In 1956, Hesse was working for US Intelligence in West Germany, as a recruiter for agents within the East German railroad industry to get early indications of any troop movements near the Fulda Gap (this before advanced electronic surveillance rendered such agents obsolete). On Pentecost weekend, when he knew West Germans would have Monday off and give him an extra day of cover (so he thought) he went to the US Intelligence services in the middle of the night, let himself in, walked past a sleeping guard, and loaded two strongboxes (that should have been, but were not, chained to the wall) full of secret documents into his car. He drove toward East Germany, was briefly stopped by a Bunesgrenzschütz patrol who checked his credentials, recognized them as intelligence service papers, and let him pass. He surrendered himself to East German Border Guards and...
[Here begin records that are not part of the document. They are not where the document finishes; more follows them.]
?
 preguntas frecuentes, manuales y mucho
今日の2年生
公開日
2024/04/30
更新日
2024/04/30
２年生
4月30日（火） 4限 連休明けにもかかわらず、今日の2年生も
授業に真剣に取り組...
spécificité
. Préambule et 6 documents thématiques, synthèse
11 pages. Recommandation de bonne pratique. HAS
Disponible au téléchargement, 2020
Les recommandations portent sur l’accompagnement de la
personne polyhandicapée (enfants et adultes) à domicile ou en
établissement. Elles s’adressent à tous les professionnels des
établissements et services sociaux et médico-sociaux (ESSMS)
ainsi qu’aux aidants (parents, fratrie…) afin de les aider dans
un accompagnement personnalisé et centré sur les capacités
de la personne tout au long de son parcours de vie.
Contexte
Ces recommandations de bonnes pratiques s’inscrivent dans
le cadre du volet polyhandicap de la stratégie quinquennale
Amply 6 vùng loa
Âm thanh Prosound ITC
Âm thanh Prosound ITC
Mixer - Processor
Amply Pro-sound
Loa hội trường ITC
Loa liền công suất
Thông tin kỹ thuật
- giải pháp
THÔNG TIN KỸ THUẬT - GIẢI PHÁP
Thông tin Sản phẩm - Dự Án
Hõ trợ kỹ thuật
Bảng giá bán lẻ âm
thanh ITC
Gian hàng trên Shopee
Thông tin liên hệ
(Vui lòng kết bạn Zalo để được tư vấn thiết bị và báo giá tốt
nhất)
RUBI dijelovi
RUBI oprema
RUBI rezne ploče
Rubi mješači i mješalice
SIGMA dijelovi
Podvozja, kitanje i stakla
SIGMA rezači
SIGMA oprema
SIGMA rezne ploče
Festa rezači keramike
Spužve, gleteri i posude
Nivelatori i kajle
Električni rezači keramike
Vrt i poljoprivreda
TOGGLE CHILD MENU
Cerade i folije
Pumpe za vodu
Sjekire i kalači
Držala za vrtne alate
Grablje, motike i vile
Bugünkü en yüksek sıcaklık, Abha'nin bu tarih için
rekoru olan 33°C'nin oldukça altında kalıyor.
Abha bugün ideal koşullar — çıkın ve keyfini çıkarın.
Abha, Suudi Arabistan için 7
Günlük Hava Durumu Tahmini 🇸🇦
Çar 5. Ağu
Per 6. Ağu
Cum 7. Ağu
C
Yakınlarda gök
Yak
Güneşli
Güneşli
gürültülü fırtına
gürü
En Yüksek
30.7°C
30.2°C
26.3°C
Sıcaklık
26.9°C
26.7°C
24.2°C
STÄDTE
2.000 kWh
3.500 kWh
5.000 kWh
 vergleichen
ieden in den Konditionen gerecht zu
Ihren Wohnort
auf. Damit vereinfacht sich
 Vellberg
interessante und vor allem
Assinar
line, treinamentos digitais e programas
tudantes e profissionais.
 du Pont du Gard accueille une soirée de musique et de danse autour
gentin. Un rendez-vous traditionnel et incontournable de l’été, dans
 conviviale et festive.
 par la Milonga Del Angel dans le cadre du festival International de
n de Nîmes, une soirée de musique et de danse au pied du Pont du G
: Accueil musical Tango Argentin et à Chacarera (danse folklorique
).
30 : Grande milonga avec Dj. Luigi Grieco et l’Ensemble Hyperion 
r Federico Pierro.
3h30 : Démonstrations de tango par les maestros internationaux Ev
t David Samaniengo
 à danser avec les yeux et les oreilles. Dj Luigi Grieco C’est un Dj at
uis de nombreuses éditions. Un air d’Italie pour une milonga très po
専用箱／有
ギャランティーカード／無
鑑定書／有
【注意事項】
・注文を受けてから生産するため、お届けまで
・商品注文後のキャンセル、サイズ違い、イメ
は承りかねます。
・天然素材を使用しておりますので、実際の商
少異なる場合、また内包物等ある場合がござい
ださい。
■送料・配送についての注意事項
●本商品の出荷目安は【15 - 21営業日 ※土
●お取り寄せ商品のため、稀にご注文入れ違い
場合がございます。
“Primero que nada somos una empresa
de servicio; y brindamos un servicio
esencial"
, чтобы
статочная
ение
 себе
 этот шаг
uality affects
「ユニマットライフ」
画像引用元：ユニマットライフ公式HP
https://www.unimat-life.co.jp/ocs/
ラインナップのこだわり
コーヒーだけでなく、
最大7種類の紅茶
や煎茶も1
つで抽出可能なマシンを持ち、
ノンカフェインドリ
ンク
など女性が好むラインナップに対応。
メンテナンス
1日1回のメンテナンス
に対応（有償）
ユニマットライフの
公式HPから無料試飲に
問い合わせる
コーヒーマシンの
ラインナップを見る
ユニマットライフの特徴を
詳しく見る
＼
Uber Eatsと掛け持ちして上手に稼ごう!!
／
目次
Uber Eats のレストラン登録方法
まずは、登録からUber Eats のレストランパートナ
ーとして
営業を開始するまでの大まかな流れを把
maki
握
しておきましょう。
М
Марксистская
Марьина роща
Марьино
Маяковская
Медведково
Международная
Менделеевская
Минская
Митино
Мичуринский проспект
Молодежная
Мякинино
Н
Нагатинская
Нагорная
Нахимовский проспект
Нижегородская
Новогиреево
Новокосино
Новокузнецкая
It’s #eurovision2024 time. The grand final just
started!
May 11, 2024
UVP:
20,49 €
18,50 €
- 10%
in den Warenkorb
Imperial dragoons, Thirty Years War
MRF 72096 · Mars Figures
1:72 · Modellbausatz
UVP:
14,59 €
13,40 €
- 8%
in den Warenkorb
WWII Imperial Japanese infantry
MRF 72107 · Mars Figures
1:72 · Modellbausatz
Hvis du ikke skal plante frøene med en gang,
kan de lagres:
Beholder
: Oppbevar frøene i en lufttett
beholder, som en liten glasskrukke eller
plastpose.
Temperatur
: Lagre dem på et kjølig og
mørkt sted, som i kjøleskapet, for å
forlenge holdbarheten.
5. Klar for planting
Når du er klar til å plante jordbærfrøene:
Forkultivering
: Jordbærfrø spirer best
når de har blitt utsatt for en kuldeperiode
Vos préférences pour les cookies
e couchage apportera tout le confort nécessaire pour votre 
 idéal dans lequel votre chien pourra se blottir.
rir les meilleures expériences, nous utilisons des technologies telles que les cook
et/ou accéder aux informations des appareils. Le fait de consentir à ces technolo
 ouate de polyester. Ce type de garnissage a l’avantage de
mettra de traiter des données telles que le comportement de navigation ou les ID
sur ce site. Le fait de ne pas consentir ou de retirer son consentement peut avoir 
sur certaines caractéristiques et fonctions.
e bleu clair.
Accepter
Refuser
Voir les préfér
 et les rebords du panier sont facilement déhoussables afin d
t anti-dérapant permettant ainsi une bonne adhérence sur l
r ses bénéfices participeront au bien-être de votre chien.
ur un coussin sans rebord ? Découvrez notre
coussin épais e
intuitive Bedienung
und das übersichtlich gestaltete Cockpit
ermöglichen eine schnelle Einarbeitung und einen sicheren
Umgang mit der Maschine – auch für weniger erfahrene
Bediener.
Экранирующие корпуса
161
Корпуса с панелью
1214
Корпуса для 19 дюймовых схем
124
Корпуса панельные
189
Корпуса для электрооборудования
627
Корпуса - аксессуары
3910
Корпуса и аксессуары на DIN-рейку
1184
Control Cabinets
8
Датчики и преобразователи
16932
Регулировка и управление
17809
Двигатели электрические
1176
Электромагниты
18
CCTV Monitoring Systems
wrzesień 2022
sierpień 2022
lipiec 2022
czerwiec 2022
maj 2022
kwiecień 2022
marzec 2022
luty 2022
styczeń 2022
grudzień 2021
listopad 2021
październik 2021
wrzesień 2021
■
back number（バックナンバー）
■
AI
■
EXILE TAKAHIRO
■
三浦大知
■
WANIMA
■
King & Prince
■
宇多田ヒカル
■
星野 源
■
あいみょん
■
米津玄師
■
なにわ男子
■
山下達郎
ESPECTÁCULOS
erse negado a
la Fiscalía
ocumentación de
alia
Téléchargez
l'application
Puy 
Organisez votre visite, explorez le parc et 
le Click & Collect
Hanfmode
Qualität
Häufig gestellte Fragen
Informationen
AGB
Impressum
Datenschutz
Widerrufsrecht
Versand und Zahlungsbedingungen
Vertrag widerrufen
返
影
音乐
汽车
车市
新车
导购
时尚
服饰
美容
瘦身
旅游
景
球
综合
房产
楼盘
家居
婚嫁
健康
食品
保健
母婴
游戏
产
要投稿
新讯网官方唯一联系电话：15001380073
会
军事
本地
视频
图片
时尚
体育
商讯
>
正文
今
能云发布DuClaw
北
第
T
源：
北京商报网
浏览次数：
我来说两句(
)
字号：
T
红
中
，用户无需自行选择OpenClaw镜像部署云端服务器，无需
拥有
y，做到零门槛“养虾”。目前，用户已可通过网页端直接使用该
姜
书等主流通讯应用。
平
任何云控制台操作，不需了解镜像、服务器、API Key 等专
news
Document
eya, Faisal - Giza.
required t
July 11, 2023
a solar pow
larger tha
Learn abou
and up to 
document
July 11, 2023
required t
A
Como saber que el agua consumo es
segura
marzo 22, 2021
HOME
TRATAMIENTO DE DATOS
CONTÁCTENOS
That's where the problems started. The Border guards refused to mess with the safes, but phoned the Stasi number he asked them to... there was no answer. The Stasi office he was supposed to contact had taken the Pentecost weekend off too! He was basically held until Tuesday before the safes were opened and the documents examined.
That delay saved the hides of numerous Western agents in the DDR-- something like 25 agents were compromised by the security breach, and had the Stasi been in the office, ALL of them would have been arrested. As it was, something like nine or ten of the 25 were contacted and withdrawn, I think some even brought their families with them.
And all because the Sword and Shield of the Party (or at least key members thereof) was enjoying a long Pentecost weekend.